··· Texto de origen

De balde la sangre derramada en el ruedo, las puntadas de los médicos remendando heridas. La foto del matador vestido de verde manzana y oro, levantando los brazos al cielo con las orejas del toro en las manos, que en su momento fue testimonio de una fecha feliz, de un triunfo célebre, hoy, es sólo la imagen de un ser lejano de improviso. Arrancado de cuajo por la mala suerte, la desgracia y la mano del destino implacable que mueve las fichas en el tablero de un juego regido por leyes de causas y efectos. Un juego que mata, hiere, desangra, quema, pudre, porque en su tremenda naturaleza guarda la consigna fría y rigurosa del universo.

Las huellas en la arena presentidas tras su figura, ya no llevan a ninguna parte. Arrumbadas en un baúl o colgando en las paredes del rincón predilecto, junto a los libros favoritos, la música venerada, los amores y las devociones que se quedaron esperando, más fotografías habrá en su casa. La del primer muletazo descubriendo quimeras. Su debut como novillero. Las del peldaño alcanzado cuando la presentación en la Plaza México, atestaciones de su alternativa y la confirmación, orgullos de las comparecencias en Madrid. Esas y otras, las del paraíso cotidiano: sacramentos, cumpleaños, viajes, navidades. Retratos que por mucho tiempo lacerarán el corazón de sus seres queridos y después, transformados en cartones preñados de melancolía, mezclarán lágrimas ya atemperadas con un esbozo de sonrisa a la salud de los buenos tiempos.

De tajo se terminaron sus posibilidades. Merced a un trailero se hizo añicos contra toda su miseria humana. El golpe brutal desaparece al hombre y aniquila a los que lo aman. No conocí personalmente y nunca cruce palabra con José María Luévano. No me asombré morbosamente con las fotografías horrorosas de la camioneta ardiendo. Por salud mental, tampoco leí las crónicas del accidente, ni desplegué el video, pero esa fotografía del torero vestido de verde manzana y oro recogiendo aplausos en la vuelta al ruedo, me ha partido la madre y me ha dejado desolado en una tarde, si se mira bien, de tristeza incomprensible, por Luévano, por los que amo y ya no están conmigo, por los sin sentidos de la existencia, por el precario equilibrio con el que transitamos por la vida.

······
··· Datos proporcionados

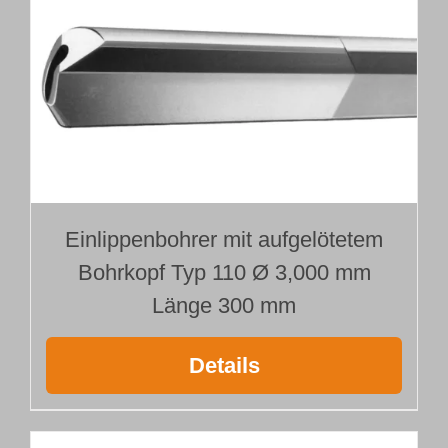
Einlippenbohrer mit aufgelötetem
Bohrkopf Typ 110 Ø 3,000 mm
Länge 300 mm
Details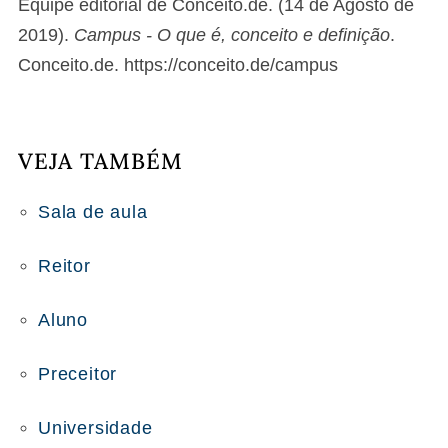
Equipe editorial de Conceito.de. (14 de Agosto de
2019).
Campus - O que é, conceito e definição
.
Conceito.de. https://conceito.de/campus
VEJA TAMBÉM
Sala de aula
Reitor
Aluno
Preceitor
Universidade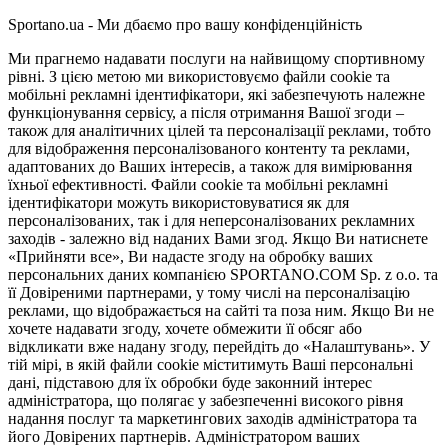
Sportano.ua - Ми дбаємо про вашу конфіденційність
Ми прагнемо надавати послуги на найвищому спортивному
рівні. З цією метою ми використовуємо файли cookie та
мобільні рекламні ідентифікатори, які забезпечують належне
функціонування сервісу, а після отримання Вашої згоди –
також для аналітичних цілей та персоналізації реклами, тобто
для відображення персоналізованого контенту та реклами,
адаптованих до Ваших інтересів, а також для вимірювання
їхньої ефективності. Файли cookie та мобільні рекламні
ідентифікатори можуть використовуватися як для
персоналізованих, так і для неперсоналізованих рекламних
заходів - залежно від наданих Вами згод. Якщо Ви натиснете
«Прийняти все», Ви надасте згоду на обробку ваших
персональних даних компанією SPORTANO.COM Sp. z o.o. та
її Довіреними партнерами, у тому числі на персоналізацію
реклами, що відображається на сайті та поза ним. Якщо Ви не
хочете надавати згоду, хочете обмежити її обсяг або
відкликати вже надану згоду, перейдіть до «Налаштувань». У
тій мірі, в якій файли cookie міститимуть Ваші персональні
дані, підставою для їх обробки буде законний інтерес
адміністратора, що полягає у забезпеченні високого рівня
надання послуг та маркетингових заходів адміністратора та
його Довірених партнерів. Адміністратором ваших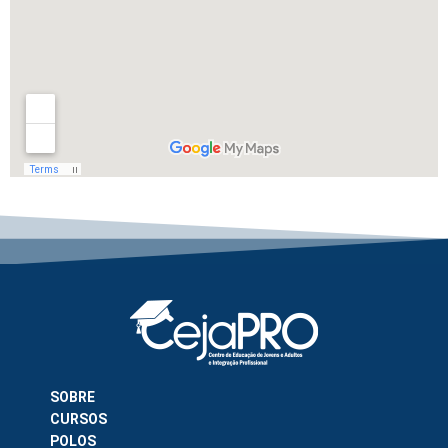
SOBRE
CURSOS
POLOS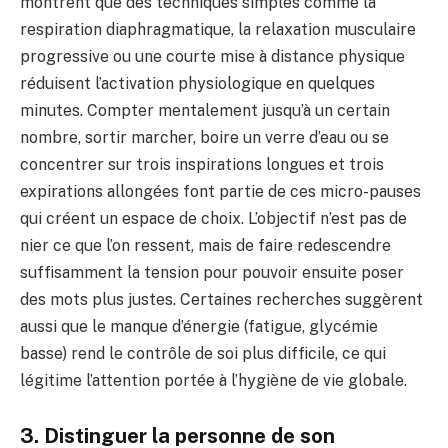
montrent que des techniques simples comme la
respiration diaphragmatique, la relaxation musculaire
progressive ou une courte mise à distance physique
réduisent l’activation physiologique en quelques
minutes. Compter mentalement jusqu’à un certain
nombre, sortir marcher, boire un verre d’eau ou se
concentrer sur trois inspirations longues et trois
expirations allongées font partie de ces micro-pauses
qui créent un espace de choix. L’objectif n’est pas de
nier ce que l’on ressent, mais de faire redescendre
suffisamment la tension pour pouvoir ensuite poser
des mots plus justes. Certaines recherches suggèrent
aussi que le manque d’énergie (fatigue, glycémie
basse) rend le contrôle de soi plus difficile, ce qui
légitime l’attention portée à l’hygiène de vie globale.
3. Distinguer la personne de son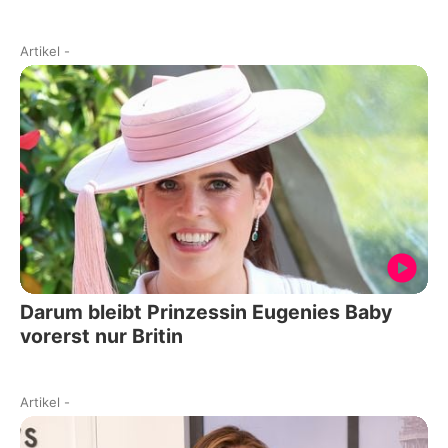
Artikel
-
Darum bleibt Prinzessin Eugenies Baby
vorerst nur Britin
Artikel
-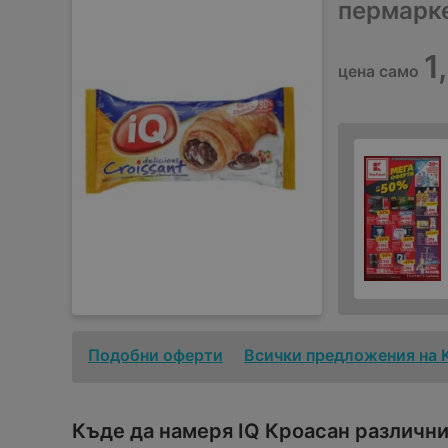
пермарк
1
цена само
Подобни оферти
Всички предложения на 
Къде да намеря IQ Кроасан различни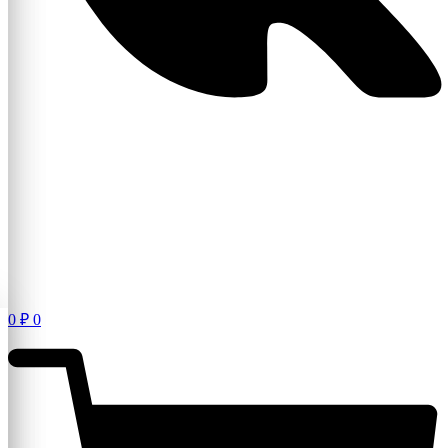
0
₽
0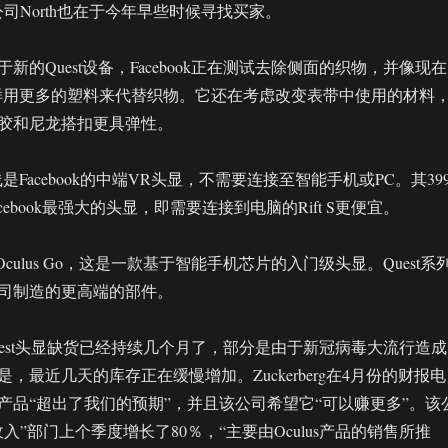
司North也在于今年早些时候寻找买家。
新的Quest设备，Facebook正在测试去除侧面的织物，并像现在
ift S那样用更多的塑料来代替织物。它还在考虑改变表带中使用的材料
胶和尼龙搭扣更具弹性。
t产品线是Facebook的中端VR头显，不需要连接至智能手机或PC。其39
ebook最强大的头显，即需要连接到电脑的Rift S更便宜。
销售Oculus Go，这是一款基于智能手机芯片的入门级头显。Quest系
司制造的更高端的部件。
前的Quest头显缺货已经持续几个月了，部分是由于新冠病毒大流行造成
，最近几天的库存正在缓慢增加。Zuckerberg在4月份的财报电
产品“超出了我们的预期”，并且该公司希望它“可以赚更多”。该
入”部门上个季度增长了80％，“主要由Oculus产品的销售所推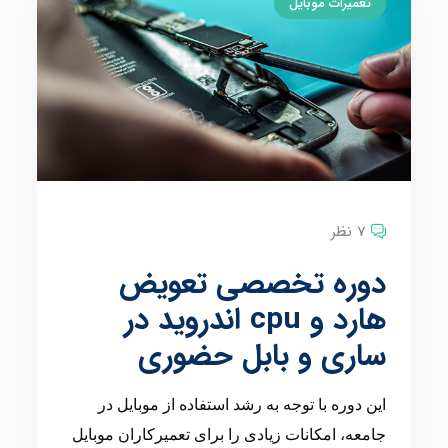
تعمیرات موبایل
7 نظر
دوره تخصصی تعویض
هارد و cpu اندروید در
ساری و بابل حضوری
این دوره با توجه به رشد استفاده از موبایل در
جامعه، امکانات زیادی را برای تعمیرکاران موبایل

······

Explora el material.
A – Indica si cada afirmación concuerda con el texto sobre el torero José María Luévano; responde sí o no y cita textualmente las palabras que lo deciden. (i) El autor conoció en persona a José María Luévano. (ii) En la foto mencionada, el matador viste de verde manzana y oro. (iii) El autor vio el video del accidente.
B – Copia del texto sobre el torero José María Luévano el fragmento que va de "De balde la" a "rigurosa del universo.".

Respuestas por tarea.
A –
(i) No: "No conocí personalmente y nunca cruce palabra con José María Luévano."
(ii) Sí: "La foto del matador vestido de verde manzana y oro".
(iii) No: "ni desplegué el video".

B –
De balde la sangre derramada en el ruedo, las puntadas de los médicos remendando heridas. La foto del matador vestido de verde manzana y oro, levantando los brazos al cielo con las orejas del toro en las manos, que en su momento fue testimonio de una fecha feliz, de un triunfo célebre, hoy, es sólo la imagen de un ser lejano de improviso. Arrancado de cuajo por la mala suerte, la desgracia y la mano del destino implacable que mueve las fichas en el tablero de un juego regido por leyes de causas y efectos. Un juego que mata, hiere, desangra, quema, pudre, porque en su tremenda naturaleza guarda la consigna fría y rigurosa del universo.